『犬狼伝説<全>』

 

      

 

押井守・藤原カムイ著。角川書店刊。部数不明限定版。2000年9月30日発行。函・外函・帯完本。 

 確か1986年頃だったと思う。『うる星やつら』アニメ版で好評を博した押井守氏が「実写映画」を撮るというのだ。しかもその主人公は『うる星やつら』の主人公、「メガネ」だというのだ。わたしはまたなんと珍妙な企画を。と苦笑いした記憶がある。しかし完成した作品『紅い眼鏡』をみてわたしは愕然とした。これは単なるドタバタ劇ではなく、現在でも世評高い『うる星やつら2 ビューティフル・ドリーマー』に勝るとも劣らない作品だったからである。ここからいわゆる「ケルベロス・サーガ」が始まったのであった。『紅い眼鏡』のチラシは写真真ん中。

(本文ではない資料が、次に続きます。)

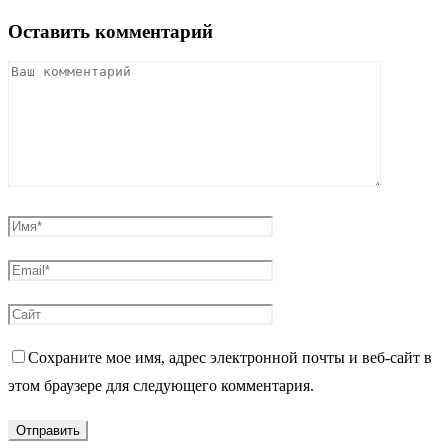
Оставить комментарий
Сохраните мое имя, адрес электронной почты и веб-сайт в
этом браузере для следующего комментария.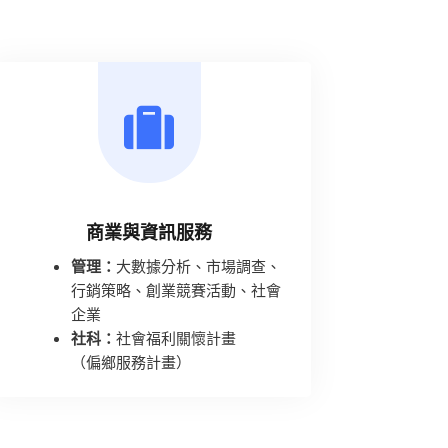
商業與資訊服務
管理：
大數據分析、市場調查、
行銷策略、創業競賽活動、社會
企業
社科：
社會福利關懷計畫
（偏鄉服務計畫）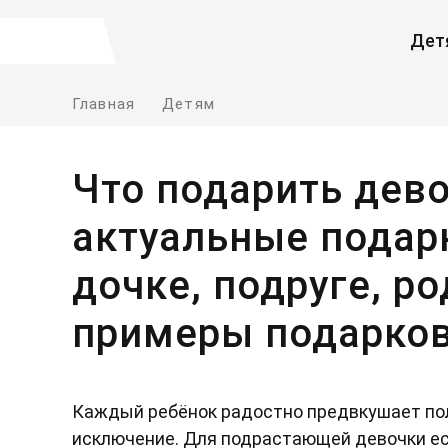
Дет
Главная
Детям
Что подарить дево
актуальные подар
дочке, подруге, р
примеры подарко
Каждый ребёнок радостно предвкушает пол
исключение. Для подрастающей девочки ес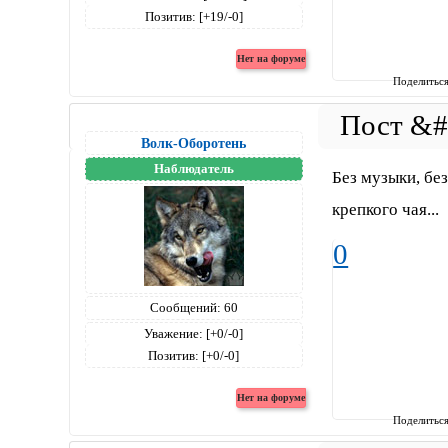
Позитив:
[+19/-0]
Поделитьс
Волк-Оборотень
Наблюдатель
Без музыки, без
крепкого чая...
0
Сообщений:
60
Уважение:
[+0/-0]
Позитив:
[+0/-0]
Поделитьс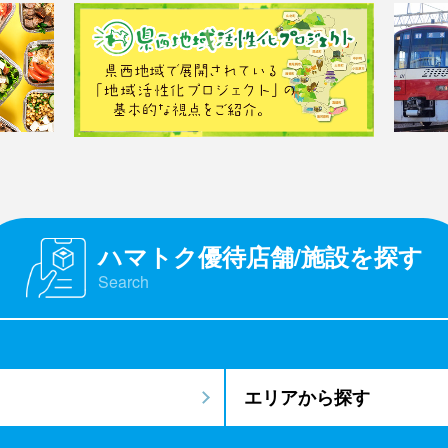
ハマトク優待店舗/施設を探す
Search
エリアから探す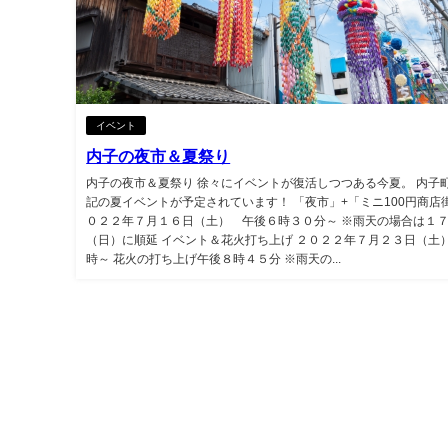
イベント
内子の夜市＆夏祭り
内子の夜市＆夏祭り 徐々にイベントが復活しつつある今夏。 内子
記の夏イベントが予定されています！ 「夜市」+「ミニ100円商店街
０２２年７月１６日（土） 午後６時３０分～ ※雨天の場合は１
（日）に順延 イベント＆花火打ち上げ ２０２２年７月２３日（土
時～ 花火の打ち上げ午後８時４５分 ※雨天の...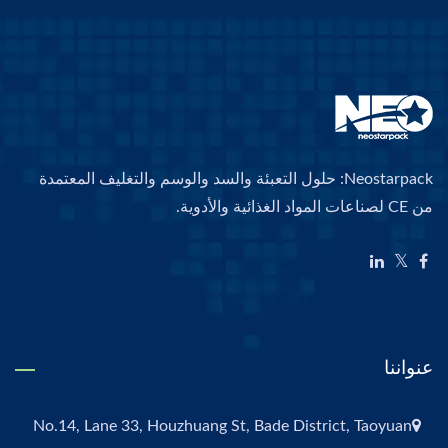
Neostarpack: حلول التعبئة والسد والوسم والتغليف المعتمدة
من CE لصناعات المواد الغذائية والأدوية.
عنواننا
No.14, Lane 33, Houzhuang St, Bade District, Taoyuan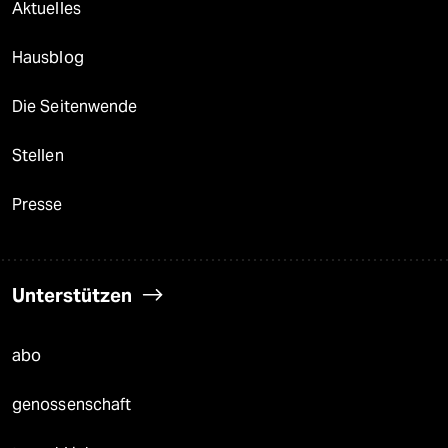
Aktuelles
Hausblog
Die Seitenwende
Stellen
Presse
Unterstützen
abo
genossenschaft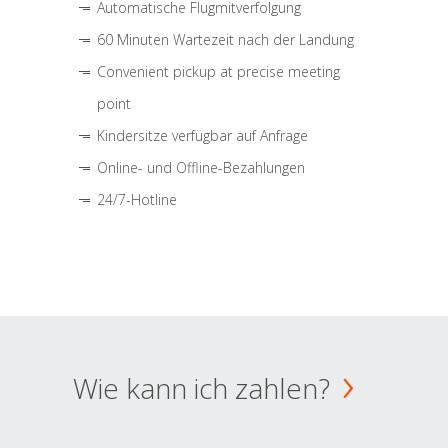
Automatische Flugmitverfolgung
60 Minuten Wartezeit nach der Landung
Convenient pickup at precise meeting
point
Kindersitze verfügbar auf Anfrage
Online- und Offline-Bezahlungen
24/7-Hotline
Wie kann ich zahlen?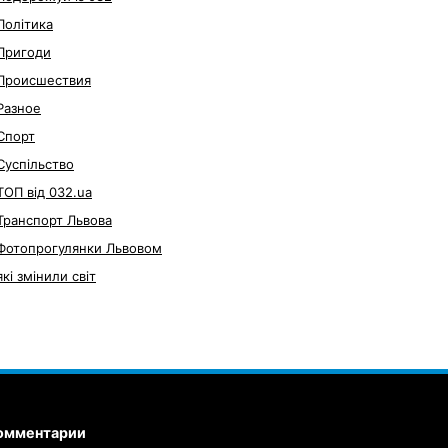
Політика
Пригоди
Происшествия
Разное
Спорт
Суспільство
ТОП від 032.ua
Транспорт Львова
Фотопрогулянки Львовом
які змінили світ
омментарии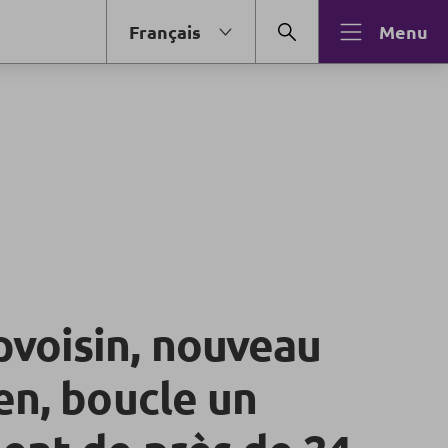
Français
Menu
voisin, nouveau
en, boucle un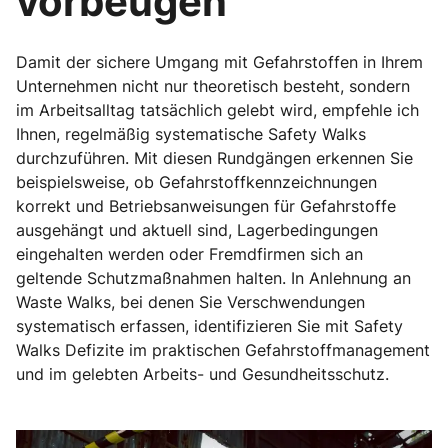
vorbeugen
Damit der sichere Umgang mit Gefahrstoffen in Ihrem
Unternehmen nicht nur theoretisch besteht, sondern
im Arbeitsalltag tatsächlich gelebt wird, empfehle ich
Ihnen, regelmäßig systematische Safety Walks
durchzuführen. Mit diesen Rundgängen erkennen Sie
beispielsweise, ob Gefahrstoffkennzeichnungen
korrekt und Betriebsanweisungen für Gefahrstoffe
ausgehängt und aktuell sind, Lagerbedingungen
eingehalten werden oder Fremdfirmen sich an
geltende Schutzmaßnahmen halten. In Anlehnung an
Waste Walks, bei denen Sie Verschwendungen
systematisch erfassen, identifizieren Sie mit Safety
Walks Defizite im praktischen Gefahrstoffmanagement
und im gelebten Arbeits- und Gesundheitsschutz.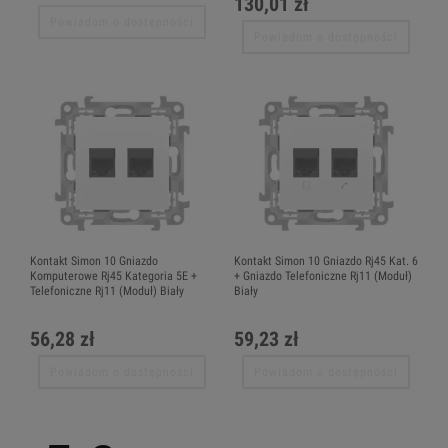
130,01 zł
Powiadom o dostępności
Powiadom o dostępności
Kontakt Simon 10 Gniazdo
Kontakt Simon 10 Gniazdo Rj45 Kat. 6
Komputerowe Rj45 Kategoria 5E +
+ Gniazdo Telefoniczne Rj11 (Moduł)
Telefoniczne Rj11 (Moduł) Biały
Biały
56,28 zł
59,23 zł
Powiadom o dostępności
Powiadom o dostępności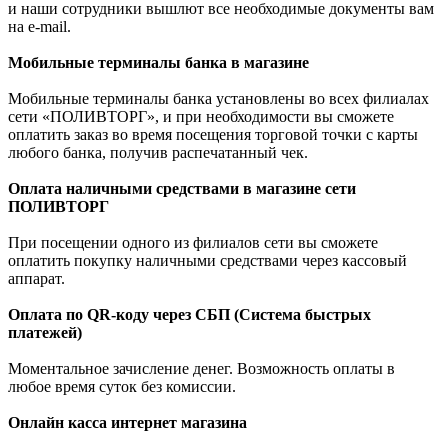
и наши сотрудники вышлют все необходимые документы вам
на e-mail.
Мобильные терминалы банка в магазине
Мобильные терминалы банка установлены во всех филиалах
сети «ПОЛИВТОРГ», и при необходимости вы сможете
оплатить заказ во время посещения торговой точки с карты
любого банка, получив распечатанный чек.
Оплата наличными средствами в магазине сети
ПОЛИВТОРГ
При посещении одного из филиалов сети вы сможете
оплатить покупку наличными средствами через кассовый
аппарат.
Оплата по QR-коду через СБП (Система быстрых
платежей)
Моментальное зачисление денег. Возможность оплаты в
любое время суток без комиссии.
Онлайн касса интернет магазина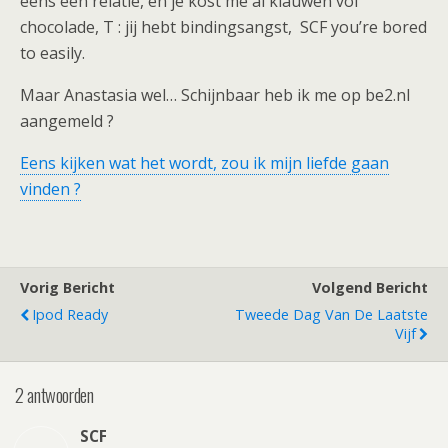
eens een relatie, en je kost me al klauwen vol
chocolade, T : jij hebt bindingsangst, SCF you’re bored
to easily.
Maar Anastasia wel… Schijnbaar heb ik me op be2.nl
aangemeld ?
Eens kijken wat het wordt, zou ik mijn liefde gaan
vinden ?
Vorig Bericht
Volgend Bericht
Ipod Ready
Tweede Dag Van De Laatste
Vijf
2 antwoorden
SCF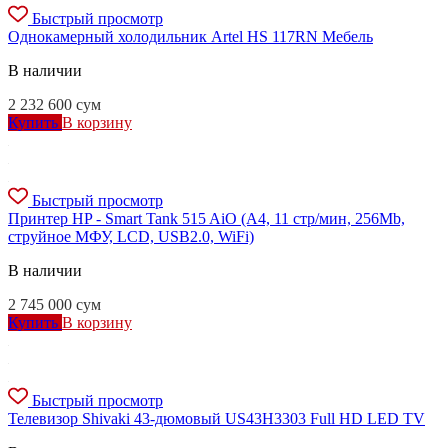
Быстрый просмотр
Однокамерный холодильник Artel HS 117RN Мебель
В наличии
2 232 600
сум
Купить
В корзину
Быстрый просмотр
Принтер HP - Smart Tank 515 AiO (A4, 11 стр/мин, 256Mb,
струйное МФУ, LCD, USB2.0, WiFi)
В наличии
2 745 000
сум
Купить
В корзину
Быстрый просмотр
Телевизор Shivaki 43-дюмовый US43H3303 Full HD LED TV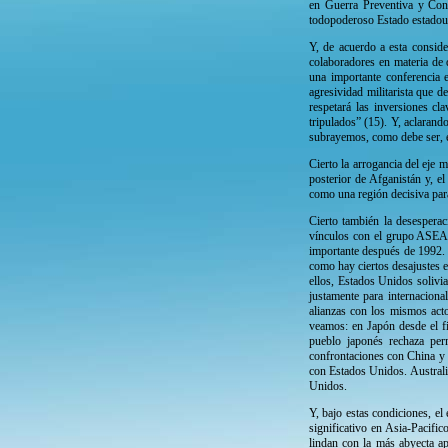
en Guerra Preventiva y Contr
todopoderoso Estado estadoun
Y, de acuerdo a esta consid
colaboradores en materia de 
una importante conferencia 
agresividad militarista que d
respetará las inversiones cl
tripulados” (15). Y, aclarand
subrayemos, como debe ser, el 
Cierto la arrogancia del eje m
posterior de Afganistán y, e
como una región decisiva para
Cierto también la desesperac
vínculos con el grupo ASEAN
importante después de 1992. 
como hay ciertos desajustes en
ellos, Estados Unidos solivia
justamente para internaciona
alianzas con los mismos act
veamos: en Japón desde el f
pueblo japonés rechaza per
confrontaciones con China y 
con Estados Unidos. Australi
Unidos.
Y, bajo estas condiciones, e
significativo en Asia-Pacific
lindan con la más abyecta ap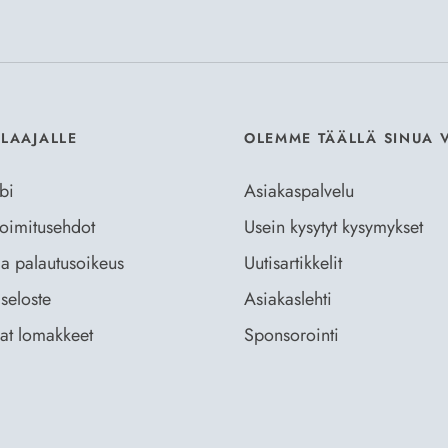
Hyväksyn
Til
ILAAJALLE
OLEMME TÄÄLLÄ SINUA 
bi
Asiakaspalvelu
 toimitusehdot
Usein kysytyt kysymykset
ja palautusoikeus
Uutisartikkelit
seloste
Asiakaslehti
vat lomakkeet
Sponsorointi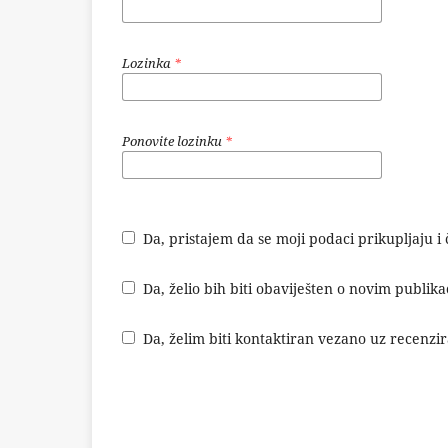
Lozinka
*
Ponovite lozinku
*
Da, pristajem da se moji podaci prikupljaju i
Da, želio bih biti obaviješten o novim publik
Da, želim biti kontaktiran vezano uz recenzi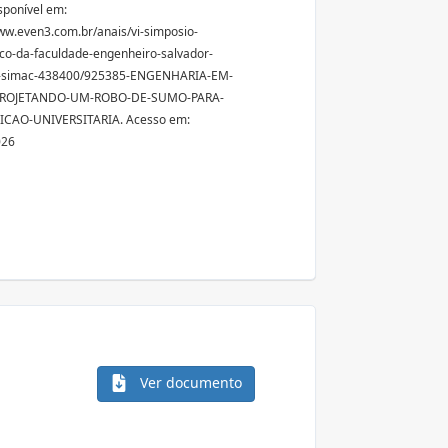
sponível em:
ww.even3.com.br/anais/vi-simposio-
o-da-faculdade-engenheiro-salvador-
i-simac-438400/925385-ENGENHARIA-EM-
PROJETANDO-UM-ROBO-DE-SUMO-PARA-
CAO-UNIVERSITARIA. Acesso em:
026
Ver documento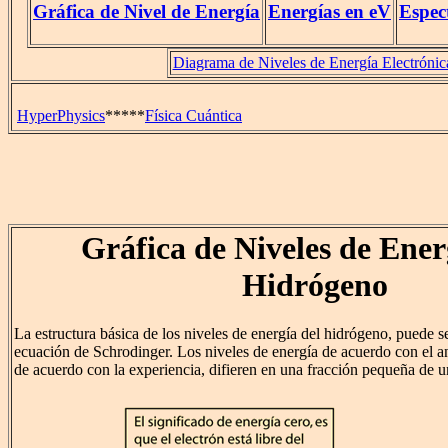
Gráfica de Nivel de Energía
Energías en eV
Espec
Diagrama de Niveles de Energía Electrónic
HyperPhysics
*****
Física Cuántica
Gráfica de Niveles de Ener
Hidrógeno
La estructura básica de los niveles de energía del hidrógeno, puede se
ecuación de Schrodinger. Los niveles de energía de acuerdo con el a
de acuerdo con la experiencia, difieren en una fracción pequeña de un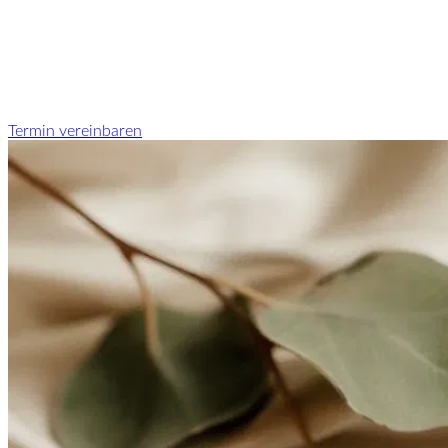
Termin vereinbaren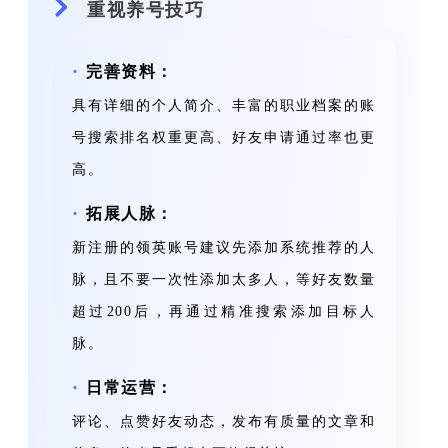
重视养号技巧
·
完善资料：
具有详细的个人简介、丰富的职业档案的账
号搜索排名权重更高、好友申请通过率也更
高。
·
拓展人脉：
新注册的领英账号建议先添加系统推荐的人
脉，且不要一次性添加太多人，等好友数量
超过200后，再通过精准搜索添加目标人
脉。
·
日常运营：
评论、点赞好友动态，发布有质量的文章和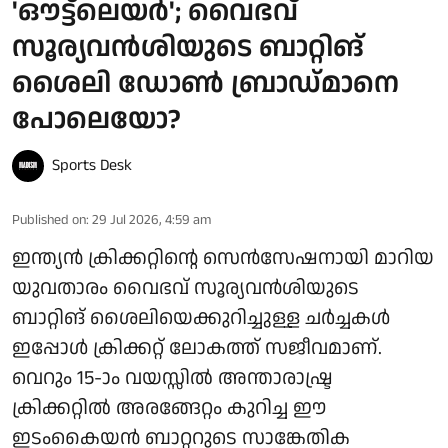
'ഔട്ട്ലെയര്‍'; വൈഭവ്
സൂര്യവൻശിയുടെ ബാറ്റിങ്
ശൈലി ഡോണ്‍ ബ്രാഡ്മാനെ
പോലെയോ?
Sports Desk
Published on
:
29 Jul 2026, 4:59 am
ഇന്ത്യന്‍ ക്രിക്കറ്റിന്റെ സെന്‍സേഷനായി മാറിയ
യുവതാരം വൈഭവ് സൂര്യവൻശിയുടെ
ബാറ്റിങ് ശൈലിയെക്കുറിച്ചുള്ള ചര്‍ച്ചകള്‍
ഇപ്പോള്‍ ക്രിക്കറ്റ് ലോകത്ത് സജീവമാണ്.
വെറും 15-ാം വയസ്സില്‍ അന്താരാഷ്ട്ര
ക്രിക്കറ്റില്‍ അരങ്ങേറ്റം കുറിച്ച ഈ
ഇടംകൈയന്‍ ബാറ്ററുടെ സാങ്കേതിക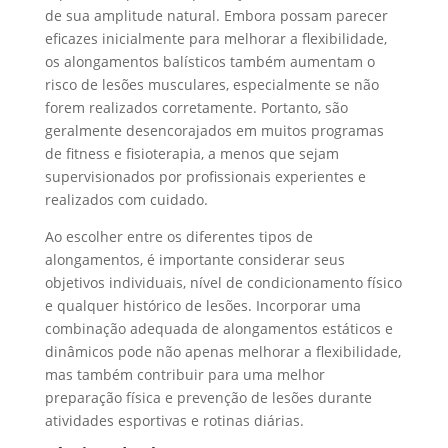
de sua amplitude natural. Embora possam parecer
eficazes inicialmente para melhorar a flexibilidade,
os alongamentos balísticos também aumentam o
risco de lesões musculares, especialmente se não
forem realizados corretamente. Portanto, são
geralmente desencorajados em muitos programas
de fitness e fisioterapia, a menos que sejam
supervisionados por profissionais experientes e
realizados com cuidado.
Ao escolher entre os diferentes tipos de
alongamentos, é importante considerar seus
objetivos individuais, nível de condicionamento físico
e qualquer histórico de lesões. Incorporar uma
combinação adequada de alongamentos estáticos e
dinâmicos pode não apenas melhorar a flexibilidade,
mas também contribuir para uma melhor
preparação física e prevenção de lesões durante
atividades esportivas e rotinas diárias.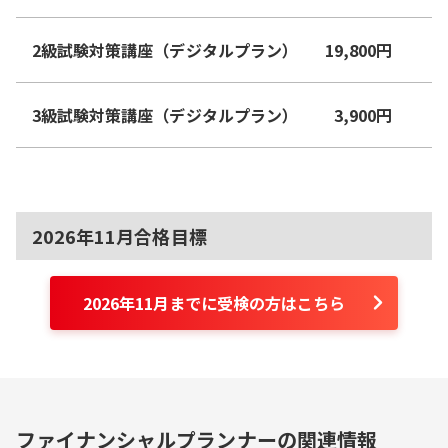
2級試験対策講座（デジタルプラン）
19,800
円
3級試験対策講座（デジタルプラン）
3,900
円
2026年11月合格目標
2026年11月までに受検の方はこちら
ファイナンシャルプランナーの関連情報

 それから1991年また『紅い眼鏡』の続編が持ち上がった。題名は『ケルベロス 地獄の番犬』。通常の続編とは異なりこのシリーズは時間を遡行してゆくのだ。つまり『紅い眼鏡』以前の歴史がこの『ケルベルス〜』では描かれたのである。『ケルベロス』のチラシは写真右。

 そして1999年藤原カムイ・押井守コンビによる漫画でまたこのシリーズの続編が発表された。題名は『犬狼伝説 完結篇』。写真左はその漫画の豪華限定版。

 このようにして『紅い眼鏡』シリーズは延々と続いている。最近では番外編ともいうべき『人狼』という映画も封切られた。さてこの「ケルベロス・サーガ」、いったいどんな本当の完結を見せるのか?今から楽しみだ。